[Segmentation dataset records]
⁂
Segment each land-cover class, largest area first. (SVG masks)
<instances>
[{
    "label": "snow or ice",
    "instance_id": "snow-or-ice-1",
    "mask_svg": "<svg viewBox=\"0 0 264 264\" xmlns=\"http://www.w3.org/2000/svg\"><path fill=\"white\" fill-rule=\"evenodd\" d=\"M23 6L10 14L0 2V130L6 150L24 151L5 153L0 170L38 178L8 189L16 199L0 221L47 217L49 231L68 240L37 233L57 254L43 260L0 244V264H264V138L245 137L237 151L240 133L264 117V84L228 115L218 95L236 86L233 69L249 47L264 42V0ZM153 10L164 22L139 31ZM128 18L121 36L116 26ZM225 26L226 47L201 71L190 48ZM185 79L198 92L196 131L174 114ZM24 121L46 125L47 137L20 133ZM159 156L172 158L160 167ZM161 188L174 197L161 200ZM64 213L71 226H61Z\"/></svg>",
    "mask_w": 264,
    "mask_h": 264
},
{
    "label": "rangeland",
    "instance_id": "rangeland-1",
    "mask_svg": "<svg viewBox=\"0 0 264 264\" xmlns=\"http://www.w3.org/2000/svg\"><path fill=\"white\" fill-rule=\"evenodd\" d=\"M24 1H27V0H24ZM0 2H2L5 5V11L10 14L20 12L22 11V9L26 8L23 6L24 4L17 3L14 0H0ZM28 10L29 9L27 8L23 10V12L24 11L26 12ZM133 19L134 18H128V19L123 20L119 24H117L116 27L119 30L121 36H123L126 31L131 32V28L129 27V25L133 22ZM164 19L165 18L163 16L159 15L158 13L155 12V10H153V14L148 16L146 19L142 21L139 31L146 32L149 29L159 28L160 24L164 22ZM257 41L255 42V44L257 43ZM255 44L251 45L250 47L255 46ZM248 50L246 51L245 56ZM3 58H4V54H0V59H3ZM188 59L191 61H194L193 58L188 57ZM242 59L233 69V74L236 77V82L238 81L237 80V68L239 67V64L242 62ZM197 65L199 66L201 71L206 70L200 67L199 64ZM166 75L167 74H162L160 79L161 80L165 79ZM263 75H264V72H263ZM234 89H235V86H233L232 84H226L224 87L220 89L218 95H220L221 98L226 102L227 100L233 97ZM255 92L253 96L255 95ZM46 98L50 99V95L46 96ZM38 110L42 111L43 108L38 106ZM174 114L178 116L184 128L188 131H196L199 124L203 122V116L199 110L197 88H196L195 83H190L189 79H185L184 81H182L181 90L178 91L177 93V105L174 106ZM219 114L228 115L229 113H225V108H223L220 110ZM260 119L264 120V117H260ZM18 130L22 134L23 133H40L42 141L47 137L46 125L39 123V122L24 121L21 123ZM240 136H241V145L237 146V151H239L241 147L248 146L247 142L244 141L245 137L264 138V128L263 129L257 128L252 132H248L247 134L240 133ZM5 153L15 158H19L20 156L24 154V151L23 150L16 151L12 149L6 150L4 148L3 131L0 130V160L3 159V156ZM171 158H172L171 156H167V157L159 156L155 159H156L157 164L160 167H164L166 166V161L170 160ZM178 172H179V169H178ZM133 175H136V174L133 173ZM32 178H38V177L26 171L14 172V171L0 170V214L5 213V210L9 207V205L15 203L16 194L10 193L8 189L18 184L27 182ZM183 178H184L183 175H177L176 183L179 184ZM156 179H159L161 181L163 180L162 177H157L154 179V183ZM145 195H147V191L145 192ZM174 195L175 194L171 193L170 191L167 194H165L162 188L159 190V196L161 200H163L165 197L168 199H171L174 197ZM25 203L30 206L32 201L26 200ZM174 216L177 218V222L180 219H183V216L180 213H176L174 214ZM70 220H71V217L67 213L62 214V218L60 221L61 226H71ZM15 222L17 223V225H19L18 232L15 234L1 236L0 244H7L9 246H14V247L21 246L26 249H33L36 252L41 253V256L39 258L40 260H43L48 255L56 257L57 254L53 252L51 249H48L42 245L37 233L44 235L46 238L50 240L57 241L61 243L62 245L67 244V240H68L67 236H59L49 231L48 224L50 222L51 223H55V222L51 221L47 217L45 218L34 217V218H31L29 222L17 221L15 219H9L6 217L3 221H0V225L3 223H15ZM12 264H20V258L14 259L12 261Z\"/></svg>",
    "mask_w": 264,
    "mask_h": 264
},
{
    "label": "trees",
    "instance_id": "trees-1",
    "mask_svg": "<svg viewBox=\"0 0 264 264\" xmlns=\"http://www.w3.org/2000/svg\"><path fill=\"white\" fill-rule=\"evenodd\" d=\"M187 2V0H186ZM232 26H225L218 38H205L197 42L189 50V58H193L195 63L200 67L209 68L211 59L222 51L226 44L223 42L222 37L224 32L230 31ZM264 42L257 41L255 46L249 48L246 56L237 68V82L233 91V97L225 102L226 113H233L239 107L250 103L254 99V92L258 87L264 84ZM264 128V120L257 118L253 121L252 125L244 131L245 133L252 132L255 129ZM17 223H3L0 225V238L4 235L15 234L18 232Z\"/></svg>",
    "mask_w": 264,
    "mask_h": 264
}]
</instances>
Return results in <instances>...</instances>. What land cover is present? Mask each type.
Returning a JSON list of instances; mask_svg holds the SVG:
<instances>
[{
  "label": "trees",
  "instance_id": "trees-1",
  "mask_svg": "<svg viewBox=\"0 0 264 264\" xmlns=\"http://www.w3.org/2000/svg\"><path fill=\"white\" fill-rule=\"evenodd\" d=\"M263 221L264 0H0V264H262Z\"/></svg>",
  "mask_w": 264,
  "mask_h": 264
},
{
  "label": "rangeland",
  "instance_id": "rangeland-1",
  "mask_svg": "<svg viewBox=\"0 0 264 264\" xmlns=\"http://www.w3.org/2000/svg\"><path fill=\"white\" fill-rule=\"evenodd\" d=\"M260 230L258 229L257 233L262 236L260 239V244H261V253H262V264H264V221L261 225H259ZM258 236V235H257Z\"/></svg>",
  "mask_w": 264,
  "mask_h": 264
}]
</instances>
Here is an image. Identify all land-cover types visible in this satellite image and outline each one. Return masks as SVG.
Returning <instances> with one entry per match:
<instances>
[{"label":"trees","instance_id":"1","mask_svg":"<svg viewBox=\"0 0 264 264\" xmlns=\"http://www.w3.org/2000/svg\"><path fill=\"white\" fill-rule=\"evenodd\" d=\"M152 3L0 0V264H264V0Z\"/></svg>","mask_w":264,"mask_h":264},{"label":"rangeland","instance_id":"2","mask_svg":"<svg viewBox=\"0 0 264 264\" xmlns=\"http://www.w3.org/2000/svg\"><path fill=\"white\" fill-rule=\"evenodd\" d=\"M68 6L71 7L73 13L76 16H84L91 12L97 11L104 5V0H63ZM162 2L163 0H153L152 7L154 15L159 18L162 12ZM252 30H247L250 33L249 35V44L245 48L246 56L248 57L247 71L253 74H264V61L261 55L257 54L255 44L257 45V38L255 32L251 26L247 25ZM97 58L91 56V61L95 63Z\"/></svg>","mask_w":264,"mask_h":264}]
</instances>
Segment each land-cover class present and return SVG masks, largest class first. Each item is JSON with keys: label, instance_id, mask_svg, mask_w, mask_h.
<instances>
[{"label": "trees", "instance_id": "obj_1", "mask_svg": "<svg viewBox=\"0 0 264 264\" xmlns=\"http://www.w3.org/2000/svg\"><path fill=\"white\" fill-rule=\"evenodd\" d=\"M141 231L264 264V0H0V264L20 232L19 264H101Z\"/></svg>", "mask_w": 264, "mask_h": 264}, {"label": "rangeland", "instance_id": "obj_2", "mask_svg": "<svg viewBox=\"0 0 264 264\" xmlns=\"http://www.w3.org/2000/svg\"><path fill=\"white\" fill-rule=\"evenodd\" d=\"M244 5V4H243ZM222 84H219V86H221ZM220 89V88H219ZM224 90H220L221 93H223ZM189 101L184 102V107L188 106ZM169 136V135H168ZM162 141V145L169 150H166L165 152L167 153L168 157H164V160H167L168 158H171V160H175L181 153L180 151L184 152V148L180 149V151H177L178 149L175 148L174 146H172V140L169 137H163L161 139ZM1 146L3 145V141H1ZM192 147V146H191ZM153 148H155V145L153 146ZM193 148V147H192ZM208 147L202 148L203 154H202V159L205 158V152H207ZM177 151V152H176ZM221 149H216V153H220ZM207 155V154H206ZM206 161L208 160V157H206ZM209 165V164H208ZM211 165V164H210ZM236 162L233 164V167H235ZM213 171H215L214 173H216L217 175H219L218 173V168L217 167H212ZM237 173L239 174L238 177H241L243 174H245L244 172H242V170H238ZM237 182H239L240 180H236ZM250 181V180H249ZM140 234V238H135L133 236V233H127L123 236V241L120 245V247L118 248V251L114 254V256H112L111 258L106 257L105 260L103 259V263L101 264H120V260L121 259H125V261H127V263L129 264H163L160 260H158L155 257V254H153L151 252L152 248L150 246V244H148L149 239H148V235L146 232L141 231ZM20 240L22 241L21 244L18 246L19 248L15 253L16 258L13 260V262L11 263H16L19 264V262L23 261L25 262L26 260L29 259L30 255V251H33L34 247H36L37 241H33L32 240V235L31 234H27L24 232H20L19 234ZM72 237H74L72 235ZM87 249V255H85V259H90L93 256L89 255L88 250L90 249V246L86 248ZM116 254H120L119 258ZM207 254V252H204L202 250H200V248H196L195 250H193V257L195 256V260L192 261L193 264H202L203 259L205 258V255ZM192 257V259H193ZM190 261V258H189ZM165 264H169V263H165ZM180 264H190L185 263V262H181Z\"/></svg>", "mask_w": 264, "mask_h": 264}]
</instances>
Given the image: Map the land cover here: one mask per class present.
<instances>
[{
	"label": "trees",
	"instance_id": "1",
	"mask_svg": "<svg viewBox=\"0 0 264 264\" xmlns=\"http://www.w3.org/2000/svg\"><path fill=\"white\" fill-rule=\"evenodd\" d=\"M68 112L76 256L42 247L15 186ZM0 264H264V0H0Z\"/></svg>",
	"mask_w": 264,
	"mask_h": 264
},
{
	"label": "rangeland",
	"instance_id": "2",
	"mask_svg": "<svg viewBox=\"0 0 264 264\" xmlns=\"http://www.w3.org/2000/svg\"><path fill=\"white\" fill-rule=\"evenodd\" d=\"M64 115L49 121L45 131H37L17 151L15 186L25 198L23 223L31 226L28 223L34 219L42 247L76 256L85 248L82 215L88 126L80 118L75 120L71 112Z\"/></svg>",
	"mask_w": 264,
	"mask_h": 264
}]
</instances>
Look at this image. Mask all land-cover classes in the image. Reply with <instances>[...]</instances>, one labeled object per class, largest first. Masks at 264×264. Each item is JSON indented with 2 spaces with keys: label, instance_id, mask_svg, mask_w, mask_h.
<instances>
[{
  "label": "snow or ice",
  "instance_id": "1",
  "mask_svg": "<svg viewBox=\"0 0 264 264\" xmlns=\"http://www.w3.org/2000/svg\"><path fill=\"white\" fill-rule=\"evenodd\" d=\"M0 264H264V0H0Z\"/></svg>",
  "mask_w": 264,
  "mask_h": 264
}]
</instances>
⁂
[WHAT IS ASKED] Tally the lines of the records above that contain the string "class", with case counting, and give only the number.

[SOLVED EXERCISE] 4